A Delaware bankruptcy judge has approved parts of the Boy Scouts of America’s reorganization plan but has rejected other provisions, saying in a ruling Friday that the organization has "decisions to make” regarding the plan.
Judge Laurie Selber Silverstein issued her 281-page ruling, months after concluding a trial in the case. She indicated that she is willing to hold a status conference upon a request by attorneys for the Boy Scouts.
The BSA's plan proposed the creation of a $2.6 billion fund to compensate tens of thousands of men who say they were sexually abused as children involved in Scouting, while maintaining the organization's financial ability to continue operating.
The ruling is the just latest example of uncertainty in a case that has seen myriad twists and turns since the Boy Scouts sought bankruptcy protection more than two years ago to stave off a flood of lawsuits alleging child sexual abuse by Scout leaders and volunteers.
In the meantime, the cash-strapped BSA has spent more than $327 million in fees and expenses in the bankruptcy and continues to bleed money, with no end in sight. It also remains unclear when any of the 82,000 sexual abuse claimants in the bankruptcy might receive any compensation for their abuse.
The plan called for the Irving, Texas-based BSA and its local councils, along with settling insurance companies and troop sponsoring organizations, to contribute some $2.6 billion in cash and property to a fund for abuse claimants. In return for those contributions, those entities would be shielded from future lawsuits over Scout-related abuse.
When it filed for bankruptcy, the BSA faced about 275 filed lawsuits and was aware of roughly another 1,400 potential cases, but more than 82,200 abuse claims were filed in the bankruptcy. Attorneys for BSA insurers argued early on that the sheer volume of claims was an indication of fraud and the result of aggressive client solicitation by attorneys and for-profit claims aggregators.
While some of those insurers later negotiated settlements for a fraction of the billions of dollars in liability exposure they potentially faced, other insurers continued to oppose the plan.
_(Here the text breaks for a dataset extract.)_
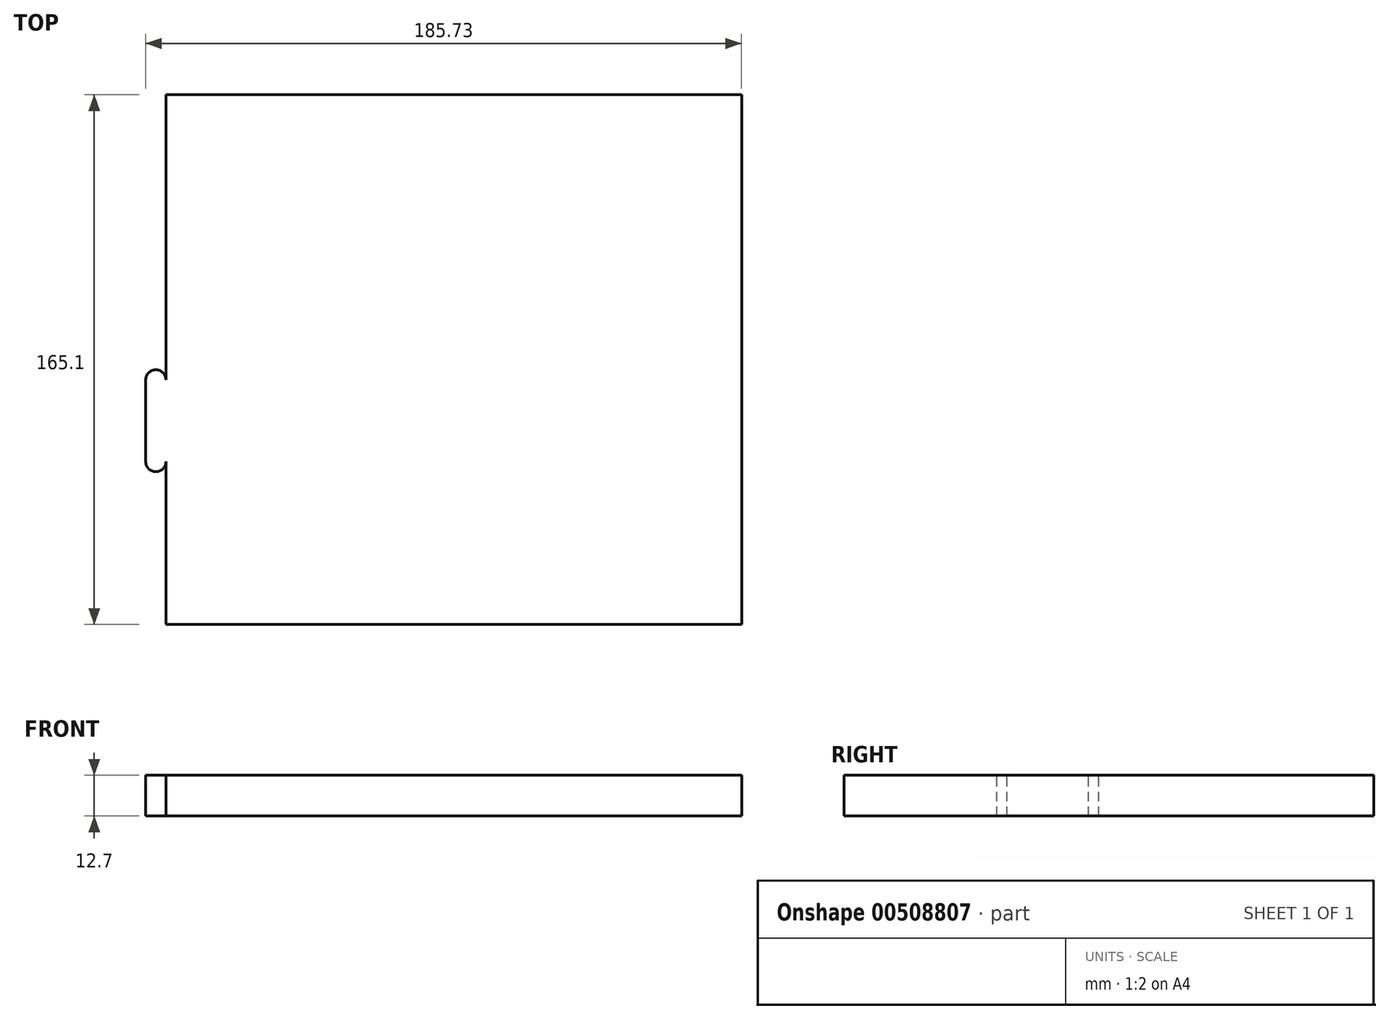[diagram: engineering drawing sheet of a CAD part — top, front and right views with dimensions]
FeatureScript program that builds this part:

They argued that the procedures for distributing funds from the compensation trust would violate their contractual rights to contest claims, set a dangerous precedent for mass tort litigation, and result in grossly inflated payments of abuse claims, including tens of thousands that would otherwise be barred by the passage of time.
Under the reorganization plan, the BSA and its 250 local councils, along with settling insurance companies and troop sponsoring organizations, would contribute some $2.6 billion in cash and property to a fund for victims of child sexual abuse. In return for those contributions, those entities would be released from further liability, meaning they could not be sued for Scout-related abuse claims. The plan also would allow abuse claimants to sue insurance companies and local troop sponsoring organizations that do not enter into their own settlements within one year.
In addition to the arguments by opposing insurers, the case presented Silverstein with one of the most contentious issues for bankruptcy judges — whether third parties that are not bankruptcy debtors themselves can escape future liability in the tort system by contributing to a Chapter 11 debtor’s reorganization plan.
Such third-party releases, spawned by asbestos and product-liability cases, have been criticized as an unconstitutional form of “bankruptcy grifting,” where non-debtor entities obtain benefits by joining with a debtor to resolve mass-tort litigation in bankruptcy.
Federal courts in some jurisdictions, including Delaware, have allowed third-party releases in certain circumstances, while courts in other jurisdictions have rejected them.
Under the plan proposed by the Boy Scouts, insurance companies, local BSA councils and troop sponsoring organizations would receive broad liability releases protecting them from future sex abuse lawsuits in exchange for contributing to the victims compensation fund — or even for just not objecting to the plan.
Some abuse survivors argued that releasing their claims against non-debtor third parties without their consent would violate their due process rights. The U.S. bankruptcy trustee, the government’s “watchdog” in Chapter 11 bankruptcies, argued that such releases are not allowed under the bankruptcy code, and that the scope of the proposed releases in the BSA plan, potentially extending to tens of thousands of entities, was unprecedented.
The plan called for the BSA itself to contribute less than 10% of the proposed settlement fund, consisting of property valued at about $80 million, an $80 million promissory note, and roughly $20 million cash.
The local BSA councils, which run day-to-day operations for troops, offered to contribute at least $515 million in cash and property, and an interest-bearing note of at least $100 million. That contribution was conditioned on certain protections for local troop sponsoring organizations, known as “chartered organizations.” Those organizations, numbering in the tens of thousands, include religious entities, civic associations and community groups.
The bulk of the compensation fund would come from the BSA’s two largest insurers, Century Indemnity and The Hartford, which reached settlements calling for them to contribute $800 million and $787 million, respectively. Other insurers agreed to contribute about $69 million. The BSA’s former largest troop sponsor, the Church of Jesus Christ of Latter-day Saints, would contribute $250 million for abuse claims involving the Mormon church, while congregations affiliated with the United Methodist Church would contribute $30 million.